DevOps responsibilities normally include:
- Deployment of a software release (provided by programmers) to production
- Integration of development processes with custom delivery
- Standardization of a software development environment
- Setup of infrastructure in accordance with a software project specificity
- Preparation of a production environment and its adjustment to frequent changes expected during a project
- Bugs detection and fixing
- Automation of workflows, data syncing, etc
- Reduction of cost of infrastructure by optimizing platforms usage on projects
- Providing different accesses for developers (e.g. repository, VPN)
- Monitoring of systems design and their architectures, etc.
In the course of work, DevOps engineers use tools that help automate and manage IT resources allocation. Examples of such tools are: configuration management tools, virtualization tools, automation of operating processes, Cloud tools of resource distribution, etc.
"I've eventually migrated to DevOps from a software development team. During my work I interact mainly with developers, operations and QA teams. If you want me to describe DevOps job in a phrase, I'd say DevOps engineers build a set of tools to facilitate work for Dev, Ops and QA teams." Nick, DevOps engineer at Intersog
Pros and Cons
The main advantage for any DevOps engineer today is an increased interest in DevOps practices from corporate IT leadership. According to EMA, around 30% of businesses either have already deployed or are planning to deploy DevOps in the months to come. This is a good indicator that the profession is being in demand and good specialists won't have troubles finding a decent and well-paid job.
According to our DevOps engineers, they appreciate the fact that they're always 100% busy at work, unlike some mobile developers or system administrators. They also like a factor of suddenness that's always present in their job. Sudden changes make their work more challenging and less routine. Another feature they like about DevOps is a broad specialization. And their most favorite feature is a tangible result. Our DevOps engineer Nick says that building complex systems and supporting them in real life is much more interesting for him than writing /cleaning a code and testing something in nearly lab conditions. In other words, it's much more interesting to ride a real horse, then wash, feed and stroke it than watching a spherical horse in the vacuum.
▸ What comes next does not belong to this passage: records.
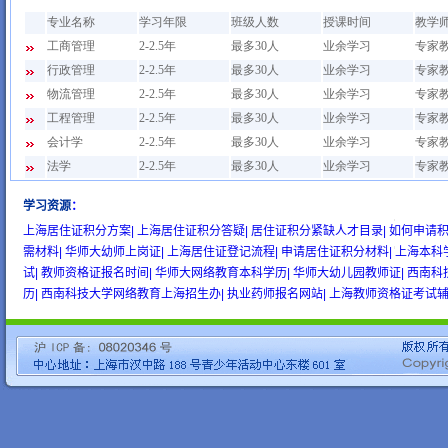
学习资源
：
wow gold
buy wow gold
cheap wow gold
上海居住证积分方案|
上海居住证积分答疑|
居住证积分紧缺人才目录|
如何申请积
需材料|
华师大幼师上岗证|
上海居住证登记流程|
申请居住证积分材料|
上海本科
试|
教师资格证报名时间|
华师大网络教育本科学历|
华师大幼儿园教师证|
西南科
历|
西南科技大学网络教育上海招生办|
执业药师报名网站|
上海教师资格证考试辅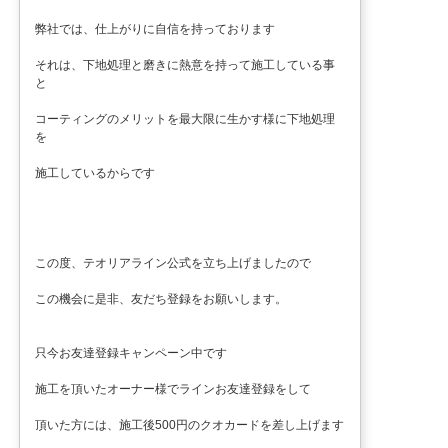
弊社では、仕上がりに自信を持っております
それは、下地処理と磨きに熱意を持って施工している事
と
コーティングのメリットを最大限に生かす様に下地処理
を
施工しているからです
この度、テオリアライン公式を立ち上げましたので
この機会に是非、友だち登録をお願いします。
只今お友達登録キャンペーン中です
施工を頂いたオーナー様でラインお友達登録をして
頂いた方には、施工後500円のクオカードを差し上げます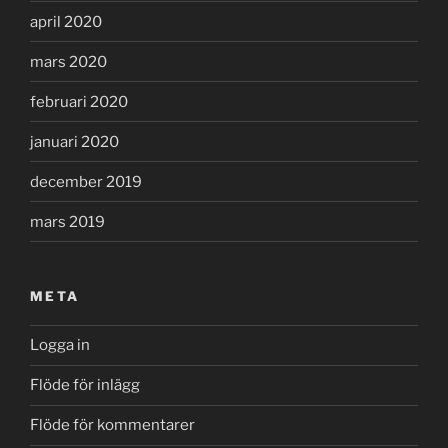
april 2020
mars 2020
februari 2020
januari 2020
december 2019
mars 2019
META
Logga in
Flöde för inlägg
Flöde för kommentarer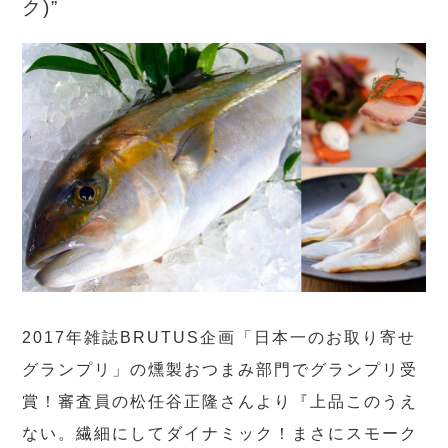
ク)”
2017年雑誌BRUTUS企画「日本一のお取り寄せ
グランプリ」の燻製おつまみ部門でグランプリ受
賞！審査員の松任谷正隆さんより『上品このうえ
ない。繊細にしてダイナミック！まさにスモーク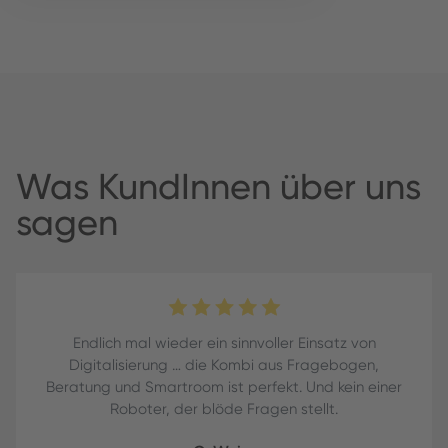
Was KundInnen über uns
sagen
Endlich mal wieder ein sinnvoller Einsatz von
Digitalisierung … die Kombi aus Fragebogen,
Beratung und Smartroom ist perfekt. Und kein einer
Roboter, der blöde Fragen stellt.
One of the biggest disadvantages of this profession is irregular working days and too many unexpected things which can take DevOps engineers off their planned schedule. Unexpected night shifts and over-time work - brace yourself for this if you're planning to pursue a career in DevOps.
How to become a DevOps specialist?
Most of DevOps engineers are either former system administrators who learned different programming tools or former software developers who learned secrets and tricks of IT operations. Basic technical background is desired; good understanding of processes automation and system administration is a plus.
"You should have a library of all available technologies in your head, from signal coding methods to the latest trendy Open Stack product," says Nick, Intersog DevOps engineer."Also, it's important to put yourself to developers' shoes instead of blaming project mishap on them."
DevOps engineer has the following career paths:
- You can keep growing as a DevOps specialist, go deep to specialization and acquire skills in related technologies
- You can become a software developer / programmer if you have a system administration background or a system administrator if you come from software development
- You can become an IT security engineer
- You have a plethora of career opportunities within Big Data, software QA and testing, software architecture, business analysis and project management.